Records supplied section start

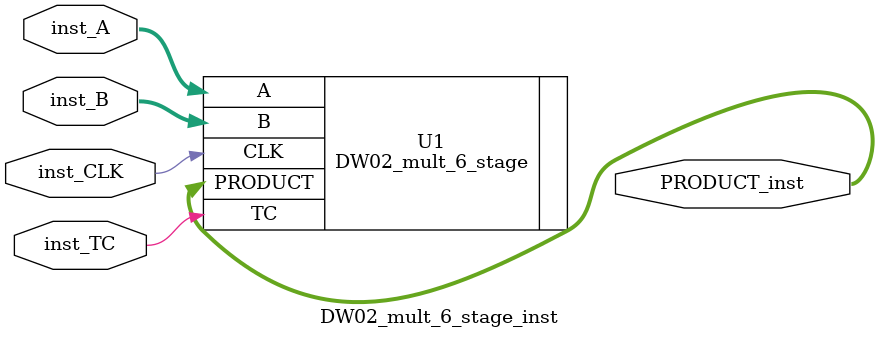
<source format=v>
module DW02_mult_6_stage_inst( inst_A, inst_B, inst_TC, 
                               inst_CLK, PRODUCT_inst );

  parameter A_width = 8;
  parameter B_width = 8;

  input [A_width-1 : 0] inst_A;
  input [B_width-1 : 0] inst_B;
  input inst_TC;
  input inst_CLK;
  output [A_width+B_width-1 : 0] PRODUCT_inst;

  // Instance of DW02_mult_6_stage
  DW02_mult_6_stage #(A_width, B_width)
    U1 ( .A(inst_A),   .B(inst_B),   .TC(inst_TC), 
         .CLK(inst_CLK),   .PRODUCT(PRODUCT_inst) );

endmodule


</source>
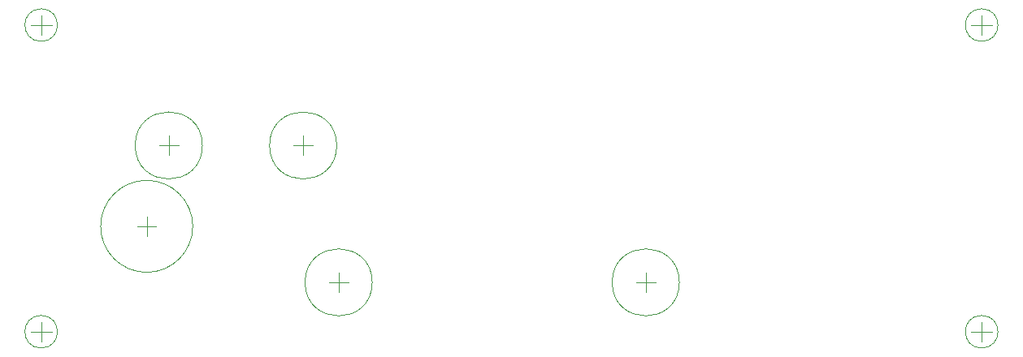
<source format=gbr>
G04 #@! TF.GenerationSoftware,KiCad,Pcbnew,(6.0.10)*
G04 #@! TF.CreationDate,2023-08-09T07:30:24+00:00*
G04 #@! TF.ProjectId,HL2IO_endcap,484c3249-4f5f-4656-9e64-6361702e6b69,2.1*
G04 #@! TF.SameCoordinates,PX2e593c0PY56057c0*
G04 #@! TF.FileFunction,OtherDrawing,Comment*
%FSLAX46Y46*%
G04 Gerber Fmt 4.6, Leading zero omitted, Abs format (unit mm)*
G04 Created by KiCad (PCBNEW (6.0.10)) date 2023-08-09 07:30:24*
%MOMM*%
%LPD*%
G01*
G04 APERTURE LIST*
%ADD10C,0.100000*%
%ADD11C,0.120000*%
G04 APERTURE END LIST*
D10*
X35000000Y10150000D02*
X35000000Y8150000D01*
X67000000Y10150000D02*
X67000000Y8150000D01*
X15000000Y14000000D02*
X15000000Y16000000D01*
X14000000Y15000000D02*
X16000000Y15000000D01*
X34000000Y9150000D02*
X36000000Y9150000D01*
X66000000Y9150000D02*
X68000000Y9150000D01*
X70500000Y9150000D02*
G75*
G03*
X70500000Y9150000I-3500000J0D01*
G01*
X19800000Y15000000D02*
G75*
G03*
X19800000Y15000000I-4800000J0D01*
G01*
X38500000Y9150000D02*
G75*
G03*
X38500000Y9150000I-3500000J0D01*
G01*
X103100000Y4000000D02*
X100900000Y4000000D01*
X102000000Y4000000D02*
X102000000Y5000000D01*
X102000000Y4000000D02*
X102000000Y3000000D01*
X102000000Y2300000D02*
G75*
G03*
X102000000Y5700000I0J1700000D01*
G01*
X102000000Y5700000D02*
G75*
G03*
X102000000Y2300000I0J-1700000D01*
G01*
X5100000Y4000000D02*
X2900000Y4000000D01*
X4000000Y4000000D02*
X4000000Y3000000D01*
X4000000Y4000000D02*
X4000000Y5000000D01*
X4000000Y5700000D02*
G75*
G03*
X4000000Y2300000I0J-1700000D01*
G01*
X4000000Y2300000D02*
G75*
G03*
X4000000Y5700000I0J1700000D01*
G01*
X4000000Y36000000D02*
X4000000Y37000000D01*
X4000000Y36000000D02*
X4000000Y35000000D01*
X5100000Y36000000D02*
X2900000Y36000000D01*
X4000000Y37700000D02*
G75*
G03*
X4000000Y34300000I0J-1700000D01*
G01*
X4000000Y34300000D02*
G75*
G03*
X4000000Y37700000I0J1700000D01*
G01*
X103100000Y36000000D02*
X100900000Y36000000D01*
X102000000Y36000000D02*
X102000000Y37000000D01*
X102000000Y36000000D02*
X102000000Y35000000D01*
X102000000Y37700000D02*
G75*
G03*
X102000000Y34300000I0J-1700000D01*
G01*
X102000000Y34300000D02*
G75*
G03*
X102000000Y37700000I0J1700000D01*
G01*
D11*
X17300000Y24435000D02*
X17300000Y22435000D01*
X16300000Y23435000D02*
X18300000Y23435000D01*
X20800000Y23435000D02*
G75*
G03*
X20800000Y23435000I-3500000J0D01*
G01*
X31300000Y24435000D02*
X31300000Y22435000D01*
X30300000Y23435000D02*
X32300000Y23435000D01*
X34800000Y23435000D02*
G75*
G03*
X34800000Y23435000I-3500000J0D01*
G01*
M02*

</source>
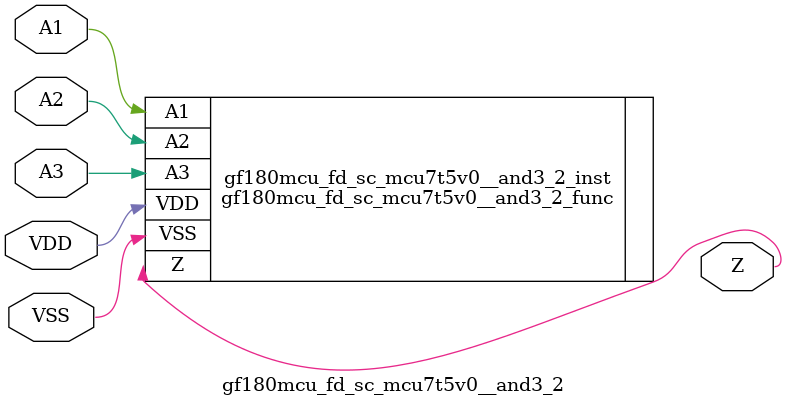
<source format=v>

module gf180mcu_fd_sc_mcu7t5v0__and3_2( A1, A2, A3, Z, VDD, VSS );
input A1, A2, A3;
inout VDD, VSS;
output Z;

   `ifdef FUNCTIONAL  //  functional //

	gf180mcu_fd_sc_mcu7t5v0__and3_2_func gf180mcu_fd_sc_mcu7t5v0__and3_2_behav_inst(.A1(A1),.A2(A2),.A3(A3),.Z(Z),.VDD(VDD),.VSS(VSS));

   `else

	gf180mcu_fd_sc_mcu7t5v0__and3_2_func gf180mcu_fd_sc_mcu7t5v0__and3_2_inst(.A1(A1),.A2(A2),.A3(A3),.Z(Z),.VDD(VDD),.VSS(VSS));

	// spec_gates_begin


	// spec_gates_end



   specify

	// specify_block_begin

	// comb arc A1 --> Z
	 (A1 => Z) = (1.0,1.0);

	// comb arc A2 --> Z
	 (A2 => Z) = (1.0,1.0);

	// comb arc A3 --> Z
	 (A3 => Z) = (1.0,1.0);

	// specify_block_end

   endspecify

   `endif

endmodule

</source>
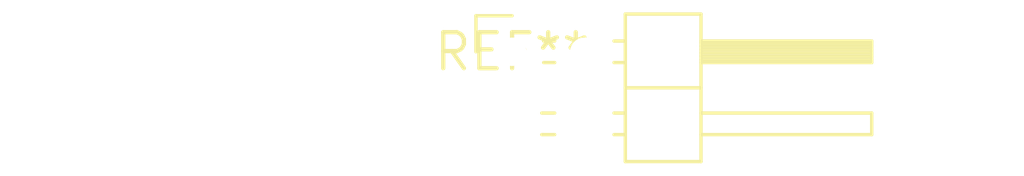
<source format=kicad_pcb>
(kicad_pcb (version 20240108) (generator pcbnew)

  (general
    (thickness 1.6)
  )

  (paper "A4")
  (layers
    (0 "F.Cu" signal)
    (31 "B.Cu" signal)
    (32 "B.Adhes" user "B.Adhesive")
    (33 "F.Adhes" user "F.Adhesive")
    (34 "B.Paste" user)
    (35 "F.Paste" user)
    (36 "B.SilkS" user "B.Silkscreen")
    (37 "F.SilkS" user "F.Silkscreen")
    (38 "B.Mask" user)
    (39 "F.Mask" user)
    (40 "Dwgs.User" user "User.Drawings")
    (41 "Cmts.User" user "User.Comments")
    (42 "Eco1.User" user "User.Eco1")
    (43 "Eco2.User" user "User.Eco2")
    (44 "Edge.Cuts" user)
    (45 "Margin" user)
    (46 "B.CrtYd" user "B.Courtyard")
    (47 "F.CrtYd" user "F.Courtyard")
    (48 "B.Fab" user)
    (49 "F.Fab" user)
    (50 "User.1" user)
    (51 "User.2" user)
    (52 "User.3" user)
    (53 "User.4" user)
    (54 "User.5" user)
    (55 "User.6" user)
    (56 "User.7" user)
    (57 "User.8" user)
    (58 "User.9" user)
  )

  (setup
    (pad_to_mask_clearance 0)
    (pcbplotparams
      (layerselection 0x00010fc_ffffffff)
      (plot_on_all_layers_selection 0x0000000_00000000)
      (disableapertmacros false)
      (usegerberextensions false)
      (usegerberattributes false)
      (usegerberadvancedattributes false)
      (creategerberjobfile false)
      (dashed_line_dash_ratio 12.000000)
      (dashed_line_gap_ratio 3.000000)
      (svgprecision 4)
      (plotframeref false)
      (viasonmask false)
      (mode 1)
      (useauxorigin false)
      (hpglpennumber 1)
      (hpglpenspeed 20)
      (hpglpendiameter 15.000000)
      (dxfpolygonmode false)
      (dxfimperialunits false)
      (dxfusepcbnewfont false)
      (psnegative false)
      (psa4output false)
      (plotreference false)
      (plotvalue false)
      (plotinvisibletext false)
      (sketchpadsonfab false)
      (subtractmaskfromsilk false)
      (outputformat 1)
      (mirror false)
      (drillshape 1)
      (scaleselection 1)
      (outputdirectory "")
    )
  )

  (net 0 "")

  (footprint "PinHeader_2x02_P2.54mm_Horizontal" (layer "F.Cu") (at 0 0))

)

</source>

Records supplied section end

— Job —
Give the lines above again exactly, from the one containing "arc A3 --> Z" to the one containing "(creategerberjobfile false)", both included, but leave out the pictures.

— Answer —
	// comb arc A3 --> Z
	 (A3 => Z) = (1.0,1.0);

	// specify_block_end

   endspecify

   `endif

endmodule

</source>
<source format=kicad_pcb>
(kicad_pcb (version 20240108) (generator pcbnew)

  (general
    (thickness 1.6)
  )

  (paper "A4")
  (layers
    (0 "F.Cu" signal)
    (31 "B.Cu" signal)
    (32 "B.Adhes" user "B.Adhesive")
    (33 "F.Adhes" user "F.Adhesive")
    (34 "B.Paste" user)
    (35 "F.Paste" user)
    (36 "B.SilkS" user "B.Silkscreen")
    (37 "F.SilkS" user "F.Silkscreen")
    (38 "B.Mask" user)
    (39 "F.Mask" user)
    (40 "Dwgs.User" user "User.Drawings")
    (41 "Cmts.User" user "User.Comments")
    (42 "Eco1.User" user "User.Eco1")
    (43 "Eco2.User" user "User.Eco2")
    (44 "Edge.Cuts" user)
    (45 "Margin" user)
    (46 "B.CrtYd" user "B.Courtyard")
    (47 "F.CrtYd" user "F.Courtyard")
    (48 "B.Fab" user)
    (49 "F.Fab" user)
    (50 "User.1" user)
    (51 "User.2" user)
    (52 "User.3" user)
    (53 "User.4" user)
    (54 "User.5" user)
    (55 "User.6" user)
    (56 "User.7" user)
    (57 "User.8" user)
    (58 "User.9" user)
  )

  (setup
    (pad_to_mask_clearance 0)
    (pcbplotparams
      (layerselection 0x00010fc_ffffffff)
      (plot_on_all_layers_selection 0x0000000_00000000)
      (disableapertmacros false)
      (usegerberextensions false)
      (usegerberattributes false)
      (usegerberadvancedattributes false)
      (creategerberjobfile false)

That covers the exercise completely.